WORKING DATA START

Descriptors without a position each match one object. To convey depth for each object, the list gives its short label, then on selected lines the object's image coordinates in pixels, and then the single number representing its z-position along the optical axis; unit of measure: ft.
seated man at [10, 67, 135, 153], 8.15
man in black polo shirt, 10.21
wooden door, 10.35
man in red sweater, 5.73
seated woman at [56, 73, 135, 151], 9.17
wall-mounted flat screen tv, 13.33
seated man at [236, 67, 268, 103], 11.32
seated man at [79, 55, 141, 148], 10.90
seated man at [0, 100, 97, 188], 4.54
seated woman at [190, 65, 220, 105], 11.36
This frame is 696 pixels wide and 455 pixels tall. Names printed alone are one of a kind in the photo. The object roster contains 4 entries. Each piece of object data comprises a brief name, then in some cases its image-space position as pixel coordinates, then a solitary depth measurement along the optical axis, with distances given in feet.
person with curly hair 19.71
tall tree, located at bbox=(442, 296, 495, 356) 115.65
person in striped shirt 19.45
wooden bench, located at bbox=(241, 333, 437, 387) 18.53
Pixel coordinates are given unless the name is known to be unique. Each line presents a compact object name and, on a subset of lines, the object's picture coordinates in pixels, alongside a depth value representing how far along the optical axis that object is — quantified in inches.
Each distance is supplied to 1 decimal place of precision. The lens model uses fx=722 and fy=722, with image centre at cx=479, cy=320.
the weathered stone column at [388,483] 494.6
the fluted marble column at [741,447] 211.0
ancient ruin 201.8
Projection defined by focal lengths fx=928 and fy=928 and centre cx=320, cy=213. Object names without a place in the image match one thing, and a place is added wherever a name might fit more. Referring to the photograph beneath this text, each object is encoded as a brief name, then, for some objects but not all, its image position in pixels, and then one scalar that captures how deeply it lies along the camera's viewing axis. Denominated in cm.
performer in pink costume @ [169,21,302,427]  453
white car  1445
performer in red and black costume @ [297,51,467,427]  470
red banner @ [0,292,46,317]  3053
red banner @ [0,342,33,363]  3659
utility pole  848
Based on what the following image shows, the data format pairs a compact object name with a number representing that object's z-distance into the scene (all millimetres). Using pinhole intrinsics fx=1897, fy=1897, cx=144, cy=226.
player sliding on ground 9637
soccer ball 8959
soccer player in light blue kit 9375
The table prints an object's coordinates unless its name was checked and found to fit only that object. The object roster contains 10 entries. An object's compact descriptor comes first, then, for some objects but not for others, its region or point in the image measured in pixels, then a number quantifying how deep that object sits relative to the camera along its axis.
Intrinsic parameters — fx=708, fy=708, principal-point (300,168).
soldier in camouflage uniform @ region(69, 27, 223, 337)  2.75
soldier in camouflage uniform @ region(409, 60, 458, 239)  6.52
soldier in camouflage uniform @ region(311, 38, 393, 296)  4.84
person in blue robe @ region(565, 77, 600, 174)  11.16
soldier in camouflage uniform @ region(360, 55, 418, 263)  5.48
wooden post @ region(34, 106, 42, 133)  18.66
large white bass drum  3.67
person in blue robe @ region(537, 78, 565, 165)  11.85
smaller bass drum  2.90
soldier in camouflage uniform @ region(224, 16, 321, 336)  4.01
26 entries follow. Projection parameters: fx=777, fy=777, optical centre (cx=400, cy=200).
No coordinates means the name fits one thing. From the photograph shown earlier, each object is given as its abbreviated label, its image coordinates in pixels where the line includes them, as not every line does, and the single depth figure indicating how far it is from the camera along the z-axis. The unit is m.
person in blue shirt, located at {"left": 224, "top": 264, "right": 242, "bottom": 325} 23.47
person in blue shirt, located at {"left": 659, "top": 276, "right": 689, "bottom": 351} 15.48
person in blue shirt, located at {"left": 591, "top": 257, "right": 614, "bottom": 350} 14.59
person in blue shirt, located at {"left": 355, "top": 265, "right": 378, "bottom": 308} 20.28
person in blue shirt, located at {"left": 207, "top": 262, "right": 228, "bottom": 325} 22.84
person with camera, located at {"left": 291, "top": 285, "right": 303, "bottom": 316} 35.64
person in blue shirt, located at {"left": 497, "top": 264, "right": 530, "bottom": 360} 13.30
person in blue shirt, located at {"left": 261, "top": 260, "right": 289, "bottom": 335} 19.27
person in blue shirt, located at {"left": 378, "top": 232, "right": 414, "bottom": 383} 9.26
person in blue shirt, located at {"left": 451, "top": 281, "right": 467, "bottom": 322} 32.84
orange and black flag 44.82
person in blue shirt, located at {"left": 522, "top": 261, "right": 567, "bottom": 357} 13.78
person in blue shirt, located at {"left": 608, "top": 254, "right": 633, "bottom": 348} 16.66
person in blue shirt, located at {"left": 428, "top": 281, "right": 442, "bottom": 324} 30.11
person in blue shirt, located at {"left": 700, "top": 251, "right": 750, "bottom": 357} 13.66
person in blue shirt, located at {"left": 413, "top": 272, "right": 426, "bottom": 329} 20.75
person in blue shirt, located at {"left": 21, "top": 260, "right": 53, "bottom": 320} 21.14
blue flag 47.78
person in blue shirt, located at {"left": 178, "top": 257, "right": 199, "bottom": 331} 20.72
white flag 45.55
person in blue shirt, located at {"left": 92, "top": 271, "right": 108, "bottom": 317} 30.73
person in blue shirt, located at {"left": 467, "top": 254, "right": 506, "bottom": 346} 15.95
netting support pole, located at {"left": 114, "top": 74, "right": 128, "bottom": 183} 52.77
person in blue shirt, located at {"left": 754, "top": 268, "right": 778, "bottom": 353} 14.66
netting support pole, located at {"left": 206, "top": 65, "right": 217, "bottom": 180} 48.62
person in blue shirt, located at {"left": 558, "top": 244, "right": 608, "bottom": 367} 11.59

WORKING DATA END

### [WHAT IS EXPECTED]
Each line that holds the string "column" is to be copied from the entries above.

### [REPLY]
the weathered stone column at [388,483] 494.6
the fluted marble column at [741,447] 211.0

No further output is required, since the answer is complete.